Remembering Al Haynes

The weight of command is sometimes no heavier than four shoulder stripes. Captain Haynes prevailed when the burden was far greater.

I have never been to Skaneateles, New York. I do not now plan to go to Skaneateles, although the brochures look nice. It has an airport and I know this because throughout the 1990s, at least once a month, I placed a revised approach plate for the Skaneateles VOR-A approach in my Jeppesen binder on the off chance that I might divert there some cold and icy night.

That previous sentence will evoke memories for some pilots, perhaps pleasant ones of handling those rich leather binders or maybe a grateful sigh for no longer suffering the tedium of inserting approaches into a book you’d never open to prepare for a trip you’d never make. More likely, many will wonder … what leather binders?

This blog is not about the binders but who got the stuff in the binders to the people stuffing them. Captain Al Haynes did that as a minor part of his job as a United skipper on the DC-10. You’ll recall that Haynes died this week in Seattle after a brief illness. He was 87.

My friend Todd Huvard texted me a photo of a wrinkled and muddy Jeppesen revision envelope he had received in the mail with a single-sentence letter from the Sioux City, Iowa, postmaster. “The attached mailing was recovered from the United Airlines Flight #232 which crashed and burned in Sioux City, Iowa on July 19, 1989.”

He wasn’t the only one who got that letter. A lot of pilots did that summer because UA 232 had originated in Denver where Jeppesen was and is headquartered and where it threw a lot of mailbags on airliners. An instrument student of mine got one, too. And I won’t be surprised if someone reports in the comments a similar surprise in the mailbox. If so, I bet you still have it.

If you think a little about it, it shows a level of dedication and duty of care that people went out in that muddy cornfield and collected mail and who knows what else that had been scattered over acres after a horrifically violent touchdown. And then bothered to commemorate it with a letter. It’s also a fine testament to Haynes himself, for he had a similar attitude to his passengers and crew.

I met and interviewed Haynes sometime in 1996 or 1997, I think. We had invited him to speak during International Aviation Week in the Cayman Islands, which I helped organize. Captain Haynes had a quality I can best describe as spiritual, not in the religious sense, but in the human sense.

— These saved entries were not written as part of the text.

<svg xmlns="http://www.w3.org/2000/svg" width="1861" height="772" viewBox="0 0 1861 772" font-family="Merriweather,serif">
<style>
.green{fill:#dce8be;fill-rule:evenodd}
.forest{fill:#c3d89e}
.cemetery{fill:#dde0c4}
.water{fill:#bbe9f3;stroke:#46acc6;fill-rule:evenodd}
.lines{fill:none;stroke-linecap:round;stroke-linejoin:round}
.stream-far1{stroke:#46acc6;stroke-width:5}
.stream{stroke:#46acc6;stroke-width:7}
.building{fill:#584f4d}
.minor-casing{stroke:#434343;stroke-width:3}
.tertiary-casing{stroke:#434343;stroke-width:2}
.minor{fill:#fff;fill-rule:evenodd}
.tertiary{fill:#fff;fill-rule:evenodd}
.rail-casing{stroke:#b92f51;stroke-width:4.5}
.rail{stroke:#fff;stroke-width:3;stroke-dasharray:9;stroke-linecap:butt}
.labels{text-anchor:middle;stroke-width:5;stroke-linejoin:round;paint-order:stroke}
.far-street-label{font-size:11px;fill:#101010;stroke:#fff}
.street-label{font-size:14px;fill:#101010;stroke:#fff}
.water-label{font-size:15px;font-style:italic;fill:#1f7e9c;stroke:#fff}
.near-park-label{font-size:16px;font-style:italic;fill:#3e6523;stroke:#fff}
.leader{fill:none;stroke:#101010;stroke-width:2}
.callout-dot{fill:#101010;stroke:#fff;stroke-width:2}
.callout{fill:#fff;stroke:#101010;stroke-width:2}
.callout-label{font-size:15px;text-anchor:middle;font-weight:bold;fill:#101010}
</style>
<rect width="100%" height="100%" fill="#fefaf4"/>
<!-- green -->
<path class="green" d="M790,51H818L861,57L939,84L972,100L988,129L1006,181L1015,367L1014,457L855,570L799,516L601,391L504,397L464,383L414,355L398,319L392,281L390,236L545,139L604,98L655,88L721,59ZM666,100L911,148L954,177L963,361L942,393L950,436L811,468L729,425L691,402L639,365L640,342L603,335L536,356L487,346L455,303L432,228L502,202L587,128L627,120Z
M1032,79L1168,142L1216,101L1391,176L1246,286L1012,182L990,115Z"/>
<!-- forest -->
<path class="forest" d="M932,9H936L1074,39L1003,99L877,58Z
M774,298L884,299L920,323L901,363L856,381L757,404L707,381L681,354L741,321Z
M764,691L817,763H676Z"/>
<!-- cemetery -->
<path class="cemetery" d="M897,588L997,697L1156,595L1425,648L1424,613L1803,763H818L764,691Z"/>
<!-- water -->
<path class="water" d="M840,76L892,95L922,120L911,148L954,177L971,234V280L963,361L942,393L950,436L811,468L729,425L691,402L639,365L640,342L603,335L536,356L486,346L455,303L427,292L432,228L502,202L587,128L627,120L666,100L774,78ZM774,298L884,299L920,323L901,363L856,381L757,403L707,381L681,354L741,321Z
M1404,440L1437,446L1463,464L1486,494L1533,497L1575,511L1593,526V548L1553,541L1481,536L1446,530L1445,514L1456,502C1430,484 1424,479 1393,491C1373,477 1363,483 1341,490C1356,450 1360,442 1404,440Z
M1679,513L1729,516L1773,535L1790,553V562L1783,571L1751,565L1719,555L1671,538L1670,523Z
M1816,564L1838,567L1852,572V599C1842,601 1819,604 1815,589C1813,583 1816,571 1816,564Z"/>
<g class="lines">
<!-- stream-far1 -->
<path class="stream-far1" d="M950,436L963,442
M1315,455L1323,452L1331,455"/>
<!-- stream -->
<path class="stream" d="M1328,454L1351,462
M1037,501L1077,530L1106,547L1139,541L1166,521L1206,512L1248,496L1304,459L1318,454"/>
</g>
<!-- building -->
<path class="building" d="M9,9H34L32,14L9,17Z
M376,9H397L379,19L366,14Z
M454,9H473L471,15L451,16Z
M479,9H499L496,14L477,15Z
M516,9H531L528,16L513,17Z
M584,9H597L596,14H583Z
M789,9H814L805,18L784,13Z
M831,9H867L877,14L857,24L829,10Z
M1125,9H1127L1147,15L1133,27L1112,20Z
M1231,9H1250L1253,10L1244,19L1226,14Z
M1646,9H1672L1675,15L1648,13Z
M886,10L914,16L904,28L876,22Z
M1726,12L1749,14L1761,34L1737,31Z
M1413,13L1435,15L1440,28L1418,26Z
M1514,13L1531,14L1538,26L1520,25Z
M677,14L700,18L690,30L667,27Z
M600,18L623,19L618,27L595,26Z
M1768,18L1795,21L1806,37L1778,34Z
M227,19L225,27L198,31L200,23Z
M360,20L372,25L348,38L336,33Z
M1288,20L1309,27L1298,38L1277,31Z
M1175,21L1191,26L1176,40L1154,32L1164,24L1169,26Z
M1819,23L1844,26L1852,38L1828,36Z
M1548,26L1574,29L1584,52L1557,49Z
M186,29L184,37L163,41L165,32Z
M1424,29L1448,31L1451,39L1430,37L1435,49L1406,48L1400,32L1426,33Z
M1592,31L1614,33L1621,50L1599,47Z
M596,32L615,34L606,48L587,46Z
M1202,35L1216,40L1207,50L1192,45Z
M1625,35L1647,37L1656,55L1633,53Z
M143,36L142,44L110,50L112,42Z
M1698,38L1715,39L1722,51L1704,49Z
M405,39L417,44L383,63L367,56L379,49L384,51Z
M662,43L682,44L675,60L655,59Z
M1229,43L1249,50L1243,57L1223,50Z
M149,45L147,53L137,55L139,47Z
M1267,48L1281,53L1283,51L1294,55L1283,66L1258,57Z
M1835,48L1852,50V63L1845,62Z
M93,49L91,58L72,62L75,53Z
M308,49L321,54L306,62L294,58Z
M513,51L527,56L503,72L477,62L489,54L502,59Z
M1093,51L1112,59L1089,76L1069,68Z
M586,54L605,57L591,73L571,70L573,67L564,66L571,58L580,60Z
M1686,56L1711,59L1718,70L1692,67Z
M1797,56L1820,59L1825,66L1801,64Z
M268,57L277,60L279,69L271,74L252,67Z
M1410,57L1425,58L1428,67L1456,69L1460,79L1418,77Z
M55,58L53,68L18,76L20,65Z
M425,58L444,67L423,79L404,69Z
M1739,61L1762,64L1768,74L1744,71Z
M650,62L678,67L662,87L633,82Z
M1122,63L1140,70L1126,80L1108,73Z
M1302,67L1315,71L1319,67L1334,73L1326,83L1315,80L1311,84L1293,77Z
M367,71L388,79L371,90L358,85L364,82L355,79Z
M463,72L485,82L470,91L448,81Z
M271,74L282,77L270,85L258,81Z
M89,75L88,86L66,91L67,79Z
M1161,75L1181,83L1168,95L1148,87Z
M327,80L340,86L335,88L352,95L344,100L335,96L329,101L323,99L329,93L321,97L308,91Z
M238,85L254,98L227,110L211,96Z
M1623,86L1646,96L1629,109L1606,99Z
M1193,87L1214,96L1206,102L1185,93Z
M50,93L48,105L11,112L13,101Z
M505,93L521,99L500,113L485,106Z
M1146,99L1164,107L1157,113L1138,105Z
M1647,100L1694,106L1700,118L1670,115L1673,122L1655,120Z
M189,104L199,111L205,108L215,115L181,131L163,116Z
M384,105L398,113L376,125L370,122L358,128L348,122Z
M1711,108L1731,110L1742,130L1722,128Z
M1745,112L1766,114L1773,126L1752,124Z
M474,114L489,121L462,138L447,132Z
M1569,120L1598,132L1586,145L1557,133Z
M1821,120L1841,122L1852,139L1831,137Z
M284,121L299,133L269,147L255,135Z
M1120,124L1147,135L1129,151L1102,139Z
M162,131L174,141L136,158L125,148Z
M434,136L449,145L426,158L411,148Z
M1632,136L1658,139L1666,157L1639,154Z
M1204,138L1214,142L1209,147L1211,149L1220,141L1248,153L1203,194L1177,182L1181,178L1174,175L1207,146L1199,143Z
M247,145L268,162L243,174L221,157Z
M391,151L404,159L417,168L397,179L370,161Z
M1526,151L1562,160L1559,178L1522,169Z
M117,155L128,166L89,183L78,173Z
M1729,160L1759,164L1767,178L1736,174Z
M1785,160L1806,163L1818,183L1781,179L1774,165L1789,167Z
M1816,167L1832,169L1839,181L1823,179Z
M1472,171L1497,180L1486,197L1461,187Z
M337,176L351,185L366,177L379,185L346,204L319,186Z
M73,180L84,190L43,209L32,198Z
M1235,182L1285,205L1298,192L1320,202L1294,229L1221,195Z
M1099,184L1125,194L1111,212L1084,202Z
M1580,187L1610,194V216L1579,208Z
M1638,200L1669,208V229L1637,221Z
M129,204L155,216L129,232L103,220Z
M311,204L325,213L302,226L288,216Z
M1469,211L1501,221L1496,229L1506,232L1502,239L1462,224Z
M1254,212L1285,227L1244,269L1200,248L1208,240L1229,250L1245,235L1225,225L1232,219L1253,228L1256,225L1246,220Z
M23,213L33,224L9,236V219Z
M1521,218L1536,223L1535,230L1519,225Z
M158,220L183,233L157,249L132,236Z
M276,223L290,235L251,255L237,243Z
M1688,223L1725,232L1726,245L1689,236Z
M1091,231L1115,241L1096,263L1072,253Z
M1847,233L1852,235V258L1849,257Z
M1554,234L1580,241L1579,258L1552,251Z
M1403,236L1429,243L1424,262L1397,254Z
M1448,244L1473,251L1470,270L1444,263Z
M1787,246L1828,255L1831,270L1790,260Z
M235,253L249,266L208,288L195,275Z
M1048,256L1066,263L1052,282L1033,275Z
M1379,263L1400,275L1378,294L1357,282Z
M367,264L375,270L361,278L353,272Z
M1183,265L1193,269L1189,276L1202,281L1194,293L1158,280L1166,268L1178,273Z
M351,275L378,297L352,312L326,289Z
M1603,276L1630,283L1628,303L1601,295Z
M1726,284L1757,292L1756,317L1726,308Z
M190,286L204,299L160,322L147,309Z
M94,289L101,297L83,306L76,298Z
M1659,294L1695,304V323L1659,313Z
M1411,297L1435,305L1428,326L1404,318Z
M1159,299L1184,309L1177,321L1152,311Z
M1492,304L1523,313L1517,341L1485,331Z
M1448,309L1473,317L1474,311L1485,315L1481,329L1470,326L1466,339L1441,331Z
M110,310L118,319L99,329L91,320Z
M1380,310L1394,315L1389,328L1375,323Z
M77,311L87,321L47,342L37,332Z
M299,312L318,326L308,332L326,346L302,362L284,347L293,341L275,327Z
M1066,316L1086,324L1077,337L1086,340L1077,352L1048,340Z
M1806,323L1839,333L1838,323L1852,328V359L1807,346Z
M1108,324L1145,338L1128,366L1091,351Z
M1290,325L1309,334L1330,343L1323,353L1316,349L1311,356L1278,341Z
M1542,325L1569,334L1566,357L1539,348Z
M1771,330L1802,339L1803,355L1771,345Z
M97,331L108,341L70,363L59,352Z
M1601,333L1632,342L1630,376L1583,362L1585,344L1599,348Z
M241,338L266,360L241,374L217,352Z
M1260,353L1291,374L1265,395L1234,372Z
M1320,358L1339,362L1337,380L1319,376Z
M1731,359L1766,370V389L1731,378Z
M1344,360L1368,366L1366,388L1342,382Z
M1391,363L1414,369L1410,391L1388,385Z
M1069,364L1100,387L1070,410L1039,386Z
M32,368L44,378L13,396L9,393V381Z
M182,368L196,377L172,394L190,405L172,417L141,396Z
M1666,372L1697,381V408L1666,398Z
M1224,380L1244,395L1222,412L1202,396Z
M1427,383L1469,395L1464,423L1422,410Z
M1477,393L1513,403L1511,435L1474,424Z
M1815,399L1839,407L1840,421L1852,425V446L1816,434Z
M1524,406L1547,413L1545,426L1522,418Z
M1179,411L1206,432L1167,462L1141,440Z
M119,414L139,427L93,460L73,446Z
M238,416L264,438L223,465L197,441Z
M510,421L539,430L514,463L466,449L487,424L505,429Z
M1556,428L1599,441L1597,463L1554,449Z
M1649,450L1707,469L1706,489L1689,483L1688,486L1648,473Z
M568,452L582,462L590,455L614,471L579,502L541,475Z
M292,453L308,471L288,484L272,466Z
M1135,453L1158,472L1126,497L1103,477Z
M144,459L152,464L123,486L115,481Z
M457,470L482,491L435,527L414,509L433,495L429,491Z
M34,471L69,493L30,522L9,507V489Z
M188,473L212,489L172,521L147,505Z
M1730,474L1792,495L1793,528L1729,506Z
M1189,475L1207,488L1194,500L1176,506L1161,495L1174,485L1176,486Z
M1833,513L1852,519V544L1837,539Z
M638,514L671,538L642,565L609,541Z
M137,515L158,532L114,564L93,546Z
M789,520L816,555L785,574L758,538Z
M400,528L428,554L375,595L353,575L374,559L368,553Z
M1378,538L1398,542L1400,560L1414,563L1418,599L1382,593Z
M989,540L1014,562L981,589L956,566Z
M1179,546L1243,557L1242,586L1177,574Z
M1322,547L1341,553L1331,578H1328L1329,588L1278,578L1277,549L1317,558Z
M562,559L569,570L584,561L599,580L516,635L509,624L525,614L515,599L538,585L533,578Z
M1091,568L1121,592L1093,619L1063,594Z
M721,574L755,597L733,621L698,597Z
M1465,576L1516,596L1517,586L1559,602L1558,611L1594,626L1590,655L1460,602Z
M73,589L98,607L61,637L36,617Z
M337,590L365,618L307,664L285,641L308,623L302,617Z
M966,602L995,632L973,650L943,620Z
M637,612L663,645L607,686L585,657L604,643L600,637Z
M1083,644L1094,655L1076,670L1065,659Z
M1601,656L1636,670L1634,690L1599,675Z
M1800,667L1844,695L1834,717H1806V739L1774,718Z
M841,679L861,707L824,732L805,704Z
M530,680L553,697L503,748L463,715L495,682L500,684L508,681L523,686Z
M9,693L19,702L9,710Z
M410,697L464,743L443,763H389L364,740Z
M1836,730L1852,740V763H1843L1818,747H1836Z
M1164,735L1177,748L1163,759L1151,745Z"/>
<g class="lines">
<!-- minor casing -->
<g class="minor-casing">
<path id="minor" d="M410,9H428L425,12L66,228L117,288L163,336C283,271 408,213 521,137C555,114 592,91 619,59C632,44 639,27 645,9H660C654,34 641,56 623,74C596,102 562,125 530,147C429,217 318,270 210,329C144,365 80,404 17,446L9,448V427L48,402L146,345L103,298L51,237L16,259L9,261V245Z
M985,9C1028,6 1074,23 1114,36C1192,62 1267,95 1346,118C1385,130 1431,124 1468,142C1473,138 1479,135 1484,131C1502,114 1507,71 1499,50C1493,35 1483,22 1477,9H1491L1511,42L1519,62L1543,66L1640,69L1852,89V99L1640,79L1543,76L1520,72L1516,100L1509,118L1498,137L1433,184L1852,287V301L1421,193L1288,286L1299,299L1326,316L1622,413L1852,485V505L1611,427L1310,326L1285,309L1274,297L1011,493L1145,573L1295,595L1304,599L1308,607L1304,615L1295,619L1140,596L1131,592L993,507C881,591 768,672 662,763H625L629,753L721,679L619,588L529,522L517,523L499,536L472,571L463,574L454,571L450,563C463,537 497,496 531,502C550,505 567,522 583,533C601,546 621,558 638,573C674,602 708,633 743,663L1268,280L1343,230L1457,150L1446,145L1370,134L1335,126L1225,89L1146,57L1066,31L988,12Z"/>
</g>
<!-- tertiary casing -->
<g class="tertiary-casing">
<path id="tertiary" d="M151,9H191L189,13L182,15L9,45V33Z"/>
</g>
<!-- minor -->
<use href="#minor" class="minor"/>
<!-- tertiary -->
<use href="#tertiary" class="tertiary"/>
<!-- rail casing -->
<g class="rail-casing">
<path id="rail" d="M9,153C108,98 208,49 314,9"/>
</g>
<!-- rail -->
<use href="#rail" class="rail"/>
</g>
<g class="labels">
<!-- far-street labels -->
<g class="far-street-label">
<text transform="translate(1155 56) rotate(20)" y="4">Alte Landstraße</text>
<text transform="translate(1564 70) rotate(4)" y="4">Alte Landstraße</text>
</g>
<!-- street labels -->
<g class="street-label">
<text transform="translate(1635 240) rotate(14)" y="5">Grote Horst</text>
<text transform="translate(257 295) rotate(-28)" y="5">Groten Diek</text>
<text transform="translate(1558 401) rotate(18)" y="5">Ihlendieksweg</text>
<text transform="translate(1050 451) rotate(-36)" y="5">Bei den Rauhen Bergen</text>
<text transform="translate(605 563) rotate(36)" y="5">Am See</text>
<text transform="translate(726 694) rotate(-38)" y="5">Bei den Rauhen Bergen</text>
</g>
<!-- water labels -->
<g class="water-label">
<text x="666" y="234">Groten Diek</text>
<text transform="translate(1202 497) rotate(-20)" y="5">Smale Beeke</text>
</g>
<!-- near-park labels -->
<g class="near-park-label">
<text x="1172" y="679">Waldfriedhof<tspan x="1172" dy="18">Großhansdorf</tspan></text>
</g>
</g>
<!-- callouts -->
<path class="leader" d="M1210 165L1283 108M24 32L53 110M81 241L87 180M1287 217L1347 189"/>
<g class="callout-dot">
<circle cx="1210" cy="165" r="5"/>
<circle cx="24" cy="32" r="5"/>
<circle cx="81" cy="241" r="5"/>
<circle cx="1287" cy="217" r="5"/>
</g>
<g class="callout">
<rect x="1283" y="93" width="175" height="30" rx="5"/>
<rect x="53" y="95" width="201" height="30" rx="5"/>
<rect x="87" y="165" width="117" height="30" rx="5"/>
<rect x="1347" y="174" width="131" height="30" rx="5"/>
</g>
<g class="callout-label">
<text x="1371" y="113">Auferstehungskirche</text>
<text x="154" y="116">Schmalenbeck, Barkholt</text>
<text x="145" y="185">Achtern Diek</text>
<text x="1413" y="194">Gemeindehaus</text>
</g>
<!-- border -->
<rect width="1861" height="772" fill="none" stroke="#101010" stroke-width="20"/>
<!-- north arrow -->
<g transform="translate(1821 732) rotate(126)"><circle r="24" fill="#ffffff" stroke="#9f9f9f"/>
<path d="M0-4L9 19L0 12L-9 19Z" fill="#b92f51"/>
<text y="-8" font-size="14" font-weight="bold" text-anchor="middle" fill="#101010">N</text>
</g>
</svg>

What I vividly recall about his talk on UA 232 is the thoughtful, tender way he described his concern for the people aboard that stricken DC-10. I can’t recall the words exactly now, but he conveyed to a rapt audience the enormous responsibility the pilot in command of an airliner must shoulder and how that burden can approach the unbearable when dull routine turns to a nightmare that even the most sadistic sim operator could never imagine.

He did not tear up, either during the interview or his presentation. But I was made to understand—and I suspect the audience did, too—what it might be like to stare into the black maw of survivor’s guilt, of knowing that 185 souls were saved, but 111 were not. He explained in lucid detail what it was like in that cockpit, but landing the airplane may have been the easy part compared to what followed. He did this with such grace and dignity, that it’s tempting to say that he and those of his generation were of a unique breed.

I doubt he would say that. Nor would I, for I’m certain there’s a 28-year-old regional pilot out there somewhere who could rise to a similar occasion, if asked. If I ever meet him or her, I can only hope the circumstances are less tragic.